**INSTRUCTIONS FOR THE TASK**
Please express the part of the data that opens with the line containing "family: Clusiaceae" and closes with the line containing "country: Canada" as a numbered list, leaving out any blank lines.
--- start ---
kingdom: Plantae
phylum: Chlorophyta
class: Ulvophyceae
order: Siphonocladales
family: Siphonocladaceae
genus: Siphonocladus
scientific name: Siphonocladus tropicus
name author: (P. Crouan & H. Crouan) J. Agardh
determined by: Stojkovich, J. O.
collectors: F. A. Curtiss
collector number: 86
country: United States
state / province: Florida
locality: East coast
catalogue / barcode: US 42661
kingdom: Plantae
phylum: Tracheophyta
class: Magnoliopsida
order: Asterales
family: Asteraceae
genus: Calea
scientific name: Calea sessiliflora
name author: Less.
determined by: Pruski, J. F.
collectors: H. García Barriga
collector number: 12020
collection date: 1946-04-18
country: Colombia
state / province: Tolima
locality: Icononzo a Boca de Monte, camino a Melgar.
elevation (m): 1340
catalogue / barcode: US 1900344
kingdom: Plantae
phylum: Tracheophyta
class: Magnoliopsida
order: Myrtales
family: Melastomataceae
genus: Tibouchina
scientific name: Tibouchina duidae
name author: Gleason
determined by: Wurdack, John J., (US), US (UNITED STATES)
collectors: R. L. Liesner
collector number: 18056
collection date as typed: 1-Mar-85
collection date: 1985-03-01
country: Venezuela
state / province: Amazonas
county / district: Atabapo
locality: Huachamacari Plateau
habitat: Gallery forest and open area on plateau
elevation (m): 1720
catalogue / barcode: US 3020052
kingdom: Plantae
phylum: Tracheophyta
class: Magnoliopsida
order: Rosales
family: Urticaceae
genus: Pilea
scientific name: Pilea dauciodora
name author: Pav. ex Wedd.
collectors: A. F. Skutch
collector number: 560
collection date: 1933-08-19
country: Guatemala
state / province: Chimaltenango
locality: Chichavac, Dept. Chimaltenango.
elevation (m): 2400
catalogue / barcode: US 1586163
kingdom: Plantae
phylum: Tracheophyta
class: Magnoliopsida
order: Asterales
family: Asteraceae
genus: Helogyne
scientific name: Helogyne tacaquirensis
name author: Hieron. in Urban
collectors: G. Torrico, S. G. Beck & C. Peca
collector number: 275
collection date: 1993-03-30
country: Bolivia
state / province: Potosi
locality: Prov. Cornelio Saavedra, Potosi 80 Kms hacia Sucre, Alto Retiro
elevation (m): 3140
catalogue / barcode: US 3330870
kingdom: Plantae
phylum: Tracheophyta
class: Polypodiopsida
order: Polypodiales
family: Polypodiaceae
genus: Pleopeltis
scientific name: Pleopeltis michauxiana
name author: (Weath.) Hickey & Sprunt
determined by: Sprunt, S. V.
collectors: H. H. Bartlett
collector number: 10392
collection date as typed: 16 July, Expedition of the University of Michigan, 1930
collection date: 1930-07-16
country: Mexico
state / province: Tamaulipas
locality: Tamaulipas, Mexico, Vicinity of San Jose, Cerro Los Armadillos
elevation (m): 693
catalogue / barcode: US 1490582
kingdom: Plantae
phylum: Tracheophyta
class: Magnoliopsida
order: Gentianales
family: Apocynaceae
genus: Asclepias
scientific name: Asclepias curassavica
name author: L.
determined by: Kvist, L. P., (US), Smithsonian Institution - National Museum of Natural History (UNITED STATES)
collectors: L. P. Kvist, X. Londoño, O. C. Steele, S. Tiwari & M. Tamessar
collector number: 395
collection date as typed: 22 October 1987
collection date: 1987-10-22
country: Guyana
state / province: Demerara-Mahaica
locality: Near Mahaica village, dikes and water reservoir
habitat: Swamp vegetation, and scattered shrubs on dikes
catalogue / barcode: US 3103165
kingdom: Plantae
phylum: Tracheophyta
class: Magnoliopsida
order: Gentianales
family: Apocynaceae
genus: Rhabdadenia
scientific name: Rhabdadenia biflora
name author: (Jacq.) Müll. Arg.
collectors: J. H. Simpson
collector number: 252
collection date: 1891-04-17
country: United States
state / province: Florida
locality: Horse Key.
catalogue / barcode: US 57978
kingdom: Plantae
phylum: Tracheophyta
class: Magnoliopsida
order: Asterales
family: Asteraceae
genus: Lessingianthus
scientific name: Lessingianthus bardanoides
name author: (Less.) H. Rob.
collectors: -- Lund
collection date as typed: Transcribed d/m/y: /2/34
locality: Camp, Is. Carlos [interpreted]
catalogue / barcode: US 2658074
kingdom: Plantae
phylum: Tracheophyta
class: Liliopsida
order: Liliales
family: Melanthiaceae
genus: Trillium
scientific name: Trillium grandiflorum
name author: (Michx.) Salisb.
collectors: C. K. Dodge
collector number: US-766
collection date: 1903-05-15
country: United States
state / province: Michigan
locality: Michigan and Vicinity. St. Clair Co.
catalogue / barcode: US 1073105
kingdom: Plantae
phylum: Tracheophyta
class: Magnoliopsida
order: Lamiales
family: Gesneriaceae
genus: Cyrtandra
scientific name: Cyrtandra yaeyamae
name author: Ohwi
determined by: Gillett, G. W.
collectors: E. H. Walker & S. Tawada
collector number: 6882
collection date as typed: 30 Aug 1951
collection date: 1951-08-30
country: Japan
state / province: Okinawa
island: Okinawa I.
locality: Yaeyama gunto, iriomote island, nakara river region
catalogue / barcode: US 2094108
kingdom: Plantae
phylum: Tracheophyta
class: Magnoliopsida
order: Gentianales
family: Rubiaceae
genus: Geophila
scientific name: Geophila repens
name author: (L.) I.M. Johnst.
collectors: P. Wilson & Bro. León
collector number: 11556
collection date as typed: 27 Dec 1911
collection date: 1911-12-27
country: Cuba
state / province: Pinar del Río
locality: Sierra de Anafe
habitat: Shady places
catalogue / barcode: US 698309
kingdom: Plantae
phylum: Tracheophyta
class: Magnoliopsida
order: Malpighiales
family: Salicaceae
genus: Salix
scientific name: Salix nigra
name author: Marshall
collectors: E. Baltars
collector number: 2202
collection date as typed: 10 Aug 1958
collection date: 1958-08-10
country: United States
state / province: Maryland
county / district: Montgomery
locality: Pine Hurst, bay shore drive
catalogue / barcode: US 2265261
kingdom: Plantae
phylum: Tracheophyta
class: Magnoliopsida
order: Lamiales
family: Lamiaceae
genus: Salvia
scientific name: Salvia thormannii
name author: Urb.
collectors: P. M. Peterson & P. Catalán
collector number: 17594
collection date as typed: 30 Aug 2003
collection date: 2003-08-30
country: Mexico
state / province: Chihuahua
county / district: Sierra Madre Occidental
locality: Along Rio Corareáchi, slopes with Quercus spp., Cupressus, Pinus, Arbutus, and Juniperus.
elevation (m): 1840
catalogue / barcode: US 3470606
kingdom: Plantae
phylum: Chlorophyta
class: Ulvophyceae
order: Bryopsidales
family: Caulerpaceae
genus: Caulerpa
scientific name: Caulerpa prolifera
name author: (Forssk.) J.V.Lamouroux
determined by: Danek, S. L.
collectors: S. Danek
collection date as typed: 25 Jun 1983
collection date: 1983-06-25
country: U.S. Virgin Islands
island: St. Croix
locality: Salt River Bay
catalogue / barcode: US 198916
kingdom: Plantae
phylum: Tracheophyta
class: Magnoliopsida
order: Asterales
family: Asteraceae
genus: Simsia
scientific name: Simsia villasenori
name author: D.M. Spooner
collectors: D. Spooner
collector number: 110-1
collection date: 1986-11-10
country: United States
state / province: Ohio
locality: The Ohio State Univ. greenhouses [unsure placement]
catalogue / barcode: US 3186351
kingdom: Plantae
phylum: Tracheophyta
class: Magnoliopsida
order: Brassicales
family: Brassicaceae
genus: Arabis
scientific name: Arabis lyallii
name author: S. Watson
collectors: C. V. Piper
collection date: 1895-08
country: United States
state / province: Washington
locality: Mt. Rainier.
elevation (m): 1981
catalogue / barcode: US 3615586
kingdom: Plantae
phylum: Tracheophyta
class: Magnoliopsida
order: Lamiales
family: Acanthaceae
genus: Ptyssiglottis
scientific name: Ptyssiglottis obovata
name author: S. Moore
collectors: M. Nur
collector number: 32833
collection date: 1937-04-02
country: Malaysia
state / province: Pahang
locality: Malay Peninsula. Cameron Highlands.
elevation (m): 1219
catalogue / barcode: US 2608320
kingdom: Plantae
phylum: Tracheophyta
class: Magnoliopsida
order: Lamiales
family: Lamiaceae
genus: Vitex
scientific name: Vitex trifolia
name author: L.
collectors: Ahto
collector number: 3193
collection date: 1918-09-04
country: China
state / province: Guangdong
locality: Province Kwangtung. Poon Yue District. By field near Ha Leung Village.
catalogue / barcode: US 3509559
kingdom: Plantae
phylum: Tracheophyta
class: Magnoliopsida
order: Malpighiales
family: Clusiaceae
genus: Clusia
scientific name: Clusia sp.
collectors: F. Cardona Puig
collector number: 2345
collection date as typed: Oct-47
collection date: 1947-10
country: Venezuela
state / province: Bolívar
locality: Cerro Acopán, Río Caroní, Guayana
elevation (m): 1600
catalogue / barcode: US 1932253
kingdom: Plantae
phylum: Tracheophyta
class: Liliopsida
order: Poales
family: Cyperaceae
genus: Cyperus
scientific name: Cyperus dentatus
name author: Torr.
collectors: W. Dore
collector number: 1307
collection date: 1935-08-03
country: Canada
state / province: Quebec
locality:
--- end ---
**ANSWER BELOW**
1. family: Clusiaceae
2. genus: Clusia
3. scientific name: Clusia sp.
4. collectors: F. Cardona Puig
5. collector number: 2345
6. collection date as typed: Oct-47
7. collection date: 1947-10
8. country: Venezuela
9. state / province: Bolívar
10. locality: Cerro Acopán, Río Caroní, Guayana
11. elevation (m): 1600
12. catalogue / barcode: US 1932253
13. kingdom: Plantae
14. phylum: Tracheophyta
15. class: Liliopsida
16. order: Poales
17. family: Cyperaceae
18. genus: Cyperus
19. scientific name: Cyperus dentatus
20. name author: Torr.
21. collectors: W. Dore
22. collector number: 1307
23. collection date: 1935-08-03
24. country: Canada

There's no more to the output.